Task goal: All of the entries need to be printed again exactly; pictures are the only thing to omit.

Data records:
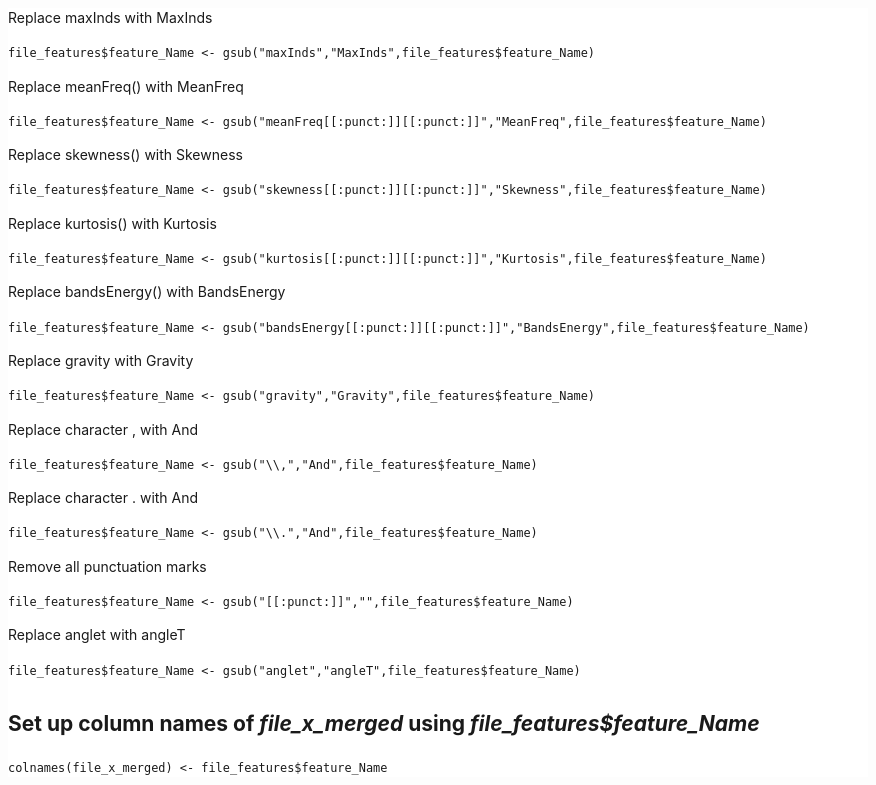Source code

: Replace maxInds with MaxInds
```{r}
file_features$feature_Name <- gsub("maxInds","MaxInds",file_features$feature_Name)
```

Replace meanFreq() with MeanFreq
```{r}
file_features$feature_Name <- gsub("meanFreq[[:punct:]][[:punct:]]","MeanFreq",file_features$feature_Name)
```

Replace skewness() with Skewness
```{r}
file_features$feature_Name <- gsub("skewness[[:punct:]][[:punct:]]","Skewness",file_features$feature_Name)
```

Replace kurtosis() with Kurtosis
```{r}
file_features$feature_Name <- gsub("kurtosis[[:punct:]][[:punct:]]","Kurtosis",file_features$feature_Name)
```

Replace bandsEnergy() with BandsEnergy
```{r}
file_features$feature_Name <- gsub("bandsEnergy[[:punct:]][[:punct:]]","BandsEnergy",file_features$feature_Name)
```

Replace gravity with Gravity
```{r}
file_features$feature_Name <- gsub("gravity","Gravity",file_features$feature_Name)
```

Replace character , with And
```{r}
file_features$feature_Name <- gsub("\\,","And",file_features$feature_Name)
```

Replace character . with And
```{r}
file_features$feature_Name <- gsub("\\.","And",file_features$feature_Name)
```

Remove all punctuation marks
```{r}
file_features$feature_Name <- gsub("[[:punct:]]","",file_features$feature_Name)
```

Replace anglet with angleT
```{r}
file_features$feature_Name <- gsub("anglet","angleT",file_features$feature_Name)
```
  

## Set up column names of *file_x_merged* using *file_features$feature_Name*

```{r}
colnames(file_x_merged) <- file_features$feature_Name
```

Expected output:
Source code

: Replace maxInds with MaxInds
```{r}
file_features$feature_Name <- gsub("maxInds","MaxInds",file_features$feature_Name)
```

Replace meanFreq() with MeanFreq
```{r}
file_features$feature_Name <- gsub("meanFreq[[:punct:]][[:punct:]]","MeanFreq",file_features$feature_Name)
```

Replace skewness() with Skewness
```{r}
file_features$feature_Name <- gsub("skewness[[:punct:]][[:punct:]]","Skewness",file_features$feature_Name)
```

Replace kurtosis() with Kurtosis
```{r}
file_features$feature_Name <- gsub("kurtosis[[:punct:]][[:punct:]]","Kurtosis",file_features$feature_Name)
```

Replace bandsEnergy() with BandsEnergy
```{r}
file_features$feature_Name <- gsub("bandsEnergy[[:punct:]][[:punct:]]","BandsEnergy",file_features$feature_Name)
```

Replace gravity with Gravity
```{r}
file_features$feature_Name <- gsub("gravity","Gravity",file_features$feature_Name)
```

Replace character , with And
```{r}
file_features$feature_Name <- gsub("\\,","And",file_features$feature_Name)
```

Replace character . with And
```{r}
file_features$feature_Name <- gsub("\\.","And",file_features$feature_Name)
```

Remove all punctuation marks
```{r}
file_features$feature_Name <- gsub("[[:punct:]]","",file_features$feature_Name)
```

Replace anglet with angleT
```{r}
file_features$feature_Name <- gsub("anglet","angleT",file_features$feature_Name)
```
  

## Set up column names of *file_x_merged* using *file_features$feature_Name*

```{r}
colnames(file_x_merged) <- file_features$feature_Name
```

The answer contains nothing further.